La condesa Isabel Báthory de Ecsed (Nyírbátor, Hungría, 7 de
agosto de 1560-Castillo de Čachtice, actual Trenčín, Eslovaquia, 21 de agosto
de 1614), fue una aristócrata húngara, perteneciente a una de las familias más
poderosas de Hungría. Ha pasado a la historia por haber sido acusada y
condenada de ser responsable de una serie de crímenes motivados por su obsesión
por la belleza que le han valido el sobrenombre de la Condesa Sangrienta.
Erzsébet tiene el récord Guinness de la mujer que más ha asesinado en la
historia de la humanidad con 650 muertes.

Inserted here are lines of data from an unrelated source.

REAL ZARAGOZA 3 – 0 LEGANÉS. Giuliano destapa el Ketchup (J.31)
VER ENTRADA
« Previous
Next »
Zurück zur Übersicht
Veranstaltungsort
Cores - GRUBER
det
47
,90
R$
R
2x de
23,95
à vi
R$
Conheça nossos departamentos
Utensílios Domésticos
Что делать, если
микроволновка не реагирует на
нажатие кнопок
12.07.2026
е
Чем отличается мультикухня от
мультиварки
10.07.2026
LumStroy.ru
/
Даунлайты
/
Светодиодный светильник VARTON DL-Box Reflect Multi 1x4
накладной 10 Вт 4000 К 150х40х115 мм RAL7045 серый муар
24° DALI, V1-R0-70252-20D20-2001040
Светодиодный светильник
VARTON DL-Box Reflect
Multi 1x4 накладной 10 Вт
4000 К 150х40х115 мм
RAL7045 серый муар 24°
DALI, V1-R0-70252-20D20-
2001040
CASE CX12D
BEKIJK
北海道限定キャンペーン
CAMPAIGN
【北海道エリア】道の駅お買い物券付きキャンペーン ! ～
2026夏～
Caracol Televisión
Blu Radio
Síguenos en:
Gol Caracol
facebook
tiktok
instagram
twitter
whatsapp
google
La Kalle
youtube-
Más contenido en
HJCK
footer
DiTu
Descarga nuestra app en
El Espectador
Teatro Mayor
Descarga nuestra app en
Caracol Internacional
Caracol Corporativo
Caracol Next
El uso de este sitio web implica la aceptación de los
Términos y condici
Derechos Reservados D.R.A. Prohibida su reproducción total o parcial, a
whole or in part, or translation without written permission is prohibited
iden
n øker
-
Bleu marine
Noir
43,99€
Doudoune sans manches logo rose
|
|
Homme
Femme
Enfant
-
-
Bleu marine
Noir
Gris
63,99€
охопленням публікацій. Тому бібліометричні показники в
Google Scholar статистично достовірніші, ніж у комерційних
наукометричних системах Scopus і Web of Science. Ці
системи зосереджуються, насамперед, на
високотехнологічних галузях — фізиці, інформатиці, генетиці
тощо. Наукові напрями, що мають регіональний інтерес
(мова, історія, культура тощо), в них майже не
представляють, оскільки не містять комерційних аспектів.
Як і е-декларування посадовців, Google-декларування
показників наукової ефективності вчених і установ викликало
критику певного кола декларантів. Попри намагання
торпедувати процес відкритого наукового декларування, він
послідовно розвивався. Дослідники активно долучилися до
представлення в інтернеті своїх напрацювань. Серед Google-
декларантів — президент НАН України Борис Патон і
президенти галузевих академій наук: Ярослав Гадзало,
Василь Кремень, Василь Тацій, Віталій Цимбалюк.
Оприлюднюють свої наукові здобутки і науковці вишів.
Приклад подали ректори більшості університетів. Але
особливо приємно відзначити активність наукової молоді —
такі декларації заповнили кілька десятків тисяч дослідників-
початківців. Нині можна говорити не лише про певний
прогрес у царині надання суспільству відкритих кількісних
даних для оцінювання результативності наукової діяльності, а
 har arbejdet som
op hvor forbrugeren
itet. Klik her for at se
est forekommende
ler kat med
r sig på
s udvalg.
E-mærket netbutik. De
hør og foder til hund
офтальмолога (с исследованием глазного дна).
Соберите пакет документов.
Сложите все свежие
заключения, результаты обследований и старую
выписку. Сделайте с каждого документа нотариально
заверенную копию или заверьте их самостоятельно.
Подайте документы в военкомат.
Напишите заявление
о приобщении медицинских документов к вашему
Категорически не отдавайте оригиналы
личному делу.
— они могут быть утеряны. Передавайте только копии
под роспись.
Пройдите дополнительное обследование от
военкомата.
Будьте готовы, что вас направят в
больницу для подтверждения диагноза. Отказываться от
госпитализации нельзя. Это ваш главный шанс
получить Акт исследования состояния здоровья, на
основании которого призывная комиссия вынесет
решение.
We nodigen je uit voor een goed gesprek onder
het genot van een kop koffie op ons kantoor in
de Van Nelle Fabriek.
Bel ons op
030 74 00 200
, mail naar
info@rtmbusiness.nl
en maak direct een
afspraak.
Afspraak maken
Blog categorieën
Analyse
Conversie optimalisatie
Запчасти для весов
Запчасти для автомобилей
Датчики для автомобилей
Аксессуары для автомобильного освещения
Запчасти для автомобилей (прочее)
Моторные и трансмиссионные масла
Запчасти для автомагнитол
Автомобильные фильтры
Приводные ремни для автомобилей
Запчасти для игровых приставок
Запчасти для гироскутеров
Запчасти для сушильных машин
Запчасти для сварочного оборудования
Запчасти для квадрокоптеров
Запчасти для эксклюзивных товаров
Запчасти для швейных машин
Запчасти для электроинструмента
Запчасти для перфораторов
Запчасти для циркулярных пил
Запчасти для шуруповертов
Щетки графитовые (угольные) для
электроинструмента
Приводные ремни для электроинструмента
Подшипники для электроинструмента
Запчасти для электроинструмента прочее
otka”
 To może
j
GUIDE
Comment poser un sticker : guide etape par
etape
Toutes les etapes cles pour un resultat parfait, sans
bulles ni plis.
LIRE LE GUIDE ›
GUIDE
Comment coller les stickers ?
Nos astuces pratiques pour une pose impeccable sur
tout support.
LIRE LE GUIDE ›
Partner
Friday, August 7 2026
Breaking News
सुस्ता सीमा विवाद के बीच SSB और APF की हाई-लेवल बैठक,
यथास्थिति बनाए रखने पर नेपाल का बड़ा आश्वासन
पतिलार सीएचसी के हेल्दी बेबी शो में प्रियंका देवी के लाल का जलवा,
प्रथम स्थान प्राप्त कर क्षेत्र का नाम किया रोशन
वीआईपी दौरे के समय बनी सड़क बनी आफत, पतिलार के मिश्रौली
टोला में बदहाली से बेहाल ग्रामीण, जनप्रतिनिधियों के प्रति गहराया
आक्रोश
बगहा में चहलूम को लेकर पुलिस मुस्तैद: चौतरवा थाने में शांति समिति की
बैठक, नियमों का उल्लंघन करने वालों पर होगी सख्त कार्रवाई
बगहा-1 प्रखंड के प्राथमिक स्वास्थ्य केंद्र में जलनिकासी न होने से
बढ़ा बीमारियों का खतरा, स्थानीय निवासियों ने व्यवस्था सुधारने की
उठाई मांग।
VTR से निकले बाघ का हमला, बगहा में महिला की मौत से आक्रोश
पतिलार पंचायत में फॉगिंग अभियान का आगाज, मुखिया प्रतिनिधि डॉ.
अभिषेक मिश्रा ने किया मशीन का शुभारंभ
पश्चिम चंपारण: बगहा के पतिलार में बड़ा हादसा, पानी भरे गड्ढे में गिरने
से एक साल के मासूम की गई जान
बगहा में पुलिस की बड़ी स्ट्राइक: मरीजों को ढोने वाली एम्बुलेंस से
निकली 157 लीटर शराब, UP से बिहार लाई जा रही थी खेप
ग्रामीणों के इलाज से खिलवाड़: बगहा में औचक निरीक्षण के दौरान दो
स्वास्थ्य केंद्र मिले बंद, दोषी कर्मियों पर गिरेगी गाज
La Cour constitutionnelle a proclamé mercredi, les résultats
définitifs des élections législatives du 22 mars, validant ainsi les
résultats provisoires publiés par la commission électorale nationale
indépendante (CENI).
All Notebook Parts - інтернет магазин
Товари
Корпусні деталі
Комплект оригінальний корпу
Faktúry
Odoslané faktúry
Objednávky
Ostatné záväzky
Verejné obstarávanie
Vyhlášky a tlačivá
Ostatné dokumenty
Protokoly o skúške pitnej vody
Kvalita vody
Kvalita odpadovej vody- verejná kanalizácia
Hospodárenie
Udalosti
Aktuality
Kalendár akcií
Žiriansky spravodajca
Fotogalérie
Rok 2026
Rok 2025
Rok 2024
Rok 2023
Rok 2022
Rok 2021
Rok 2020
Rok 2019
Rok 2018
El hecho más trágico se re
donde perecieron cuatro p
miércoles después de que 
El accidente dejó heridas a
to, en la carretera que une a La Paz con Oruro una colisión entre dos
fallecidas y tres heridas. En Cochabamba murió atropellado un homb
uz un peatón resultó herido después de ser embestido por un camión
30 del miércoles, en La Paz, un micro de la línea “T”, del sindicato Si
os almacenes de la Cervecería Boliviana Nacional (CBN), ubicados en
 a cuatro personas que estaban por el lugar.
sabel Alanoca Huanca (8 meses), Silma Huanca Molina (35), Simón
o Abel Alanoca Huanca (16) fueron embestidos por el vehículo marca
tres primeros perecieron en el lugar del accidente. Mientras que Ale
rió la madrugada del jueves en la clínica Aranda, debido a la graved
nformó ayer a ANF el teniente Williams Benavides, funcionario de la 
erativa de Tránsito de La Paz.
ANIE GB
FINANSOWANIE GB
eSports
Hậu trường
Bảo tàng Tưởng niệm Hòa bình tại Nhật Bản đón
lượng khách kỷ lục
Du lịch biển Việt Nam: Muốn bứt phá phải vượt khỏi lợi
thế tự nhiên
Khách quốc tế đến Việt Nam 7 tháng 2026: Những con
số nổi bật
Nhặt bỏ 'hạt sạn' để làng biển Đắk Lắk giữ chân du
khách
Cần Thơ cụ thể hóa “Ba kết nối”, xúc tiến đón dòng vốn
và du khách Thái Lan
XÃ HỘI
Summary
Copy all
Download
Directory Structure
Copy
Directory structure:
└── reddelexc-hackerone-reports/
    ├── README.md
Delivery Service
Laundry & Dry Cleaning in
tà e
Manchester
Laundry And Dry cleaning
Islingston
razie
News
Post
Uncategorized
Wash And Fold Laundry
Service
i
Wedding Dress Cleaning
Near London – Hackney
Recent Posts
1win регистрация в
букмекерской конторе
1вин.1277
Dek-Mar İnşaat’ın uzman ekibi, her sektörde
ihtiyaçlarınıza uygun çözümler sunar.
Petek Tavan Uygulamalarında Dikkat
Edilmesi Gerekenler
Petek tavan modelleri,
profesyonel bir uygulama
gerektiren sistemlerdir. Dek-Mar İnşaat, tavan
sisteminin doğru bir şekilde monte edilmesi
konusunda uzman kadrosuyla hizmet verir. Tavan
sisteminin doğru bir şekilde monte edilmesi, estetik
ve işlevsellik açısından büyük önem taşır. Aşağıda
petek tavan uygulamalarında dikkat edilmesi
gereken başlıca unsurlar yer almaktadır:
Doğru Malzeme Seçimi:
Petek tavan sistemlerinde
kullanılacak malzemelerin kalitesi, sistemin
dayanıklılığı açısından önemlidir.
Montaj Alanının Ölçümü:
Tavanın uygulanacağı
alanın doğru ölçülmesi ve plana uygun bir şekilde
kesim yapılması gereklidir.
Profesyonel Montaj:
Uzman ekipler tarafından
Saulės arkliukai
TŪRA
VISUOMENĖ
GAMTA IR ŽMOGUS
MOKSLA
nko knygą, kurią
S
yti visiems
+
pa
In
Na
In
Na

Según algunas opiniones, los crímenes atribuidos a la
condesa pudieron ser invenciones de sus enemigos en un contexto político muy
complejo para buscar su perdición y su muerte.
El mito
Según la leyenda, Erzsébet Báthory fue una cruel
asesina en serie obsesionada por la belleza, la cual utilizaba la sangre de sus
jóvenes sirvientas y pupilas para mantenerse joven en una época en que una
mujer de 44 años se acercaba peligrosamente a la ancianidad. La leyenda cuenta
que Erzsébet vio a su paso por un pueblo a una anciana decrépita y se burló de
ella, y la anciana, ante su burla, la maldijo diciéndole que la noble también
envejecería y se vería como ella algún día.
Cuando los investigadores del rey llegaron a la casa
lo primero que vieron fue a una sirvienta en el cepo del patio, en estado
agónico debido a una paliza que le había fracturado todos los huesos de la
cadera. Esto era práctica corriente y no les llamó la atención, pero al acceder
al interior se encontraron a una chica desangrada en el salón, y otra que aún
estaba viva aunque le habían agujereado el cuerpo. En la mazmorra encontraron a
una docena que todavía respiraban, algunas de las cuales habían sido perforadas
y cortadas en varias ocasiones a lo largo de las últimas semanas. De debajo del
castillo exhumaron los cuerpos de 50 muchachas más. Y el diario de Erzsébet
contaba día por día sus víctimas, con todo lujo de detalles, hasta sumar un
total de 612 jóvenes torturadas y asesinadas a lo largo de seis años. Por todas
partes había toneladas de ceniza y serrín, usados para secar la sangre que se
vertía tan pródigamente en aquel lugar. Debido a esto, todo el castillo estaba
cubierto de manchas oscuras y despedía un tenue olor a putrefacción.